Manono, thank you very much for all inclusive .....
I do restoration of Polavision film, Polaroid's instant movie film technology that lasted about two years in the late 1970s (it was killed by video cameras). The film was shot, then developed, and finally played back from the same cassette. By the time I receive the film, it has been sitting for forty years in the residual chemicals from the development process, resulting in massive chemical stains and mold that cannot be removed with film cleaner. Any attempt to use ultrasonic immediately removes all the emulsion from this strange film.
So, the only alternative is digital restoration. I significantly changed the RemoveDirtMC script and then turned up the settings to about 8x their normal values. The results aren't even close to the near-perfection exhibited by manono's example, but in their own way they are pretty miraculous. However, you have to look at the "before" to appreciate the "after" because the end result still isn't that great (Polavision, like Polaroid's better-known instant still film, was no match for "real" film). Here's a short example, with the "before" next to the "after," just like manono's clip:
Polavision RemoveDirtMC Before/After
One of the biggest problems is that the dirt isn't pure black or white, and also the dirt spots are so numerous it is hard to find clean areas in the adjacent frames to help fill in the dirt spot. It was quite a chore to achieve this dirt reduction. What is amazing about RemoveDirtMC is how it is able to leave intact structures like the bars on the bird cage, or the chain link fence behind the children. (And, the other functions in my version of VideoFred's script are still able to bring out the detail in the chain link fence, despite all the dirt!)

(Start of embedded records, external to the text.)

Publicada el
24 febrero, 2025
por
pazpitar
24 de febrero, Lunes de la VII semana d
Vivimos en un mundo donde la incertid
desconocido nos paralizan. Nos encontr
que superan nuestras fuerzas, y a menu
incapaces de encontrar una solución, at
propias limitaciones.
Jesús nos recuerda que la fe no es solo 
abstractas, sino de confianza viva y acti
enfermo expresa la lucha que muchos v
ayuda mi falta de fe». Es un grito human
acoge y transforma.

Last edited by johnmeyer; 12th Nov 2015 at 11:32. Reason: Added last paragraph
Pretty impressive, all right. And about halfway through it gets pretty darned good and the better viewing experience more than makes up for the slight loss of detail. Thanks.
I have a 8mm-to-VHS with damage not too dissimilar from this. Worse yet, the film had tape artifacts, which I removed nicely. Add in Mercalli on some sections, and it's pretty nice now. But I'm always looking for better scripts to add to my library.
John, did you stop there? Because more passes may be able to fix some of the errors I'm still seeing. I don't think anything I do ever uses just 1 script, but instead 2-3 scripts in separate passes. I'm also thinking that your after has some damage incurred from processing, and RemoveDirt could have been scaled back some (and another filter used to attack the post-RemoveDirt residual.)
Like everybody else, I have a love/hate relationship with RemoveDirt.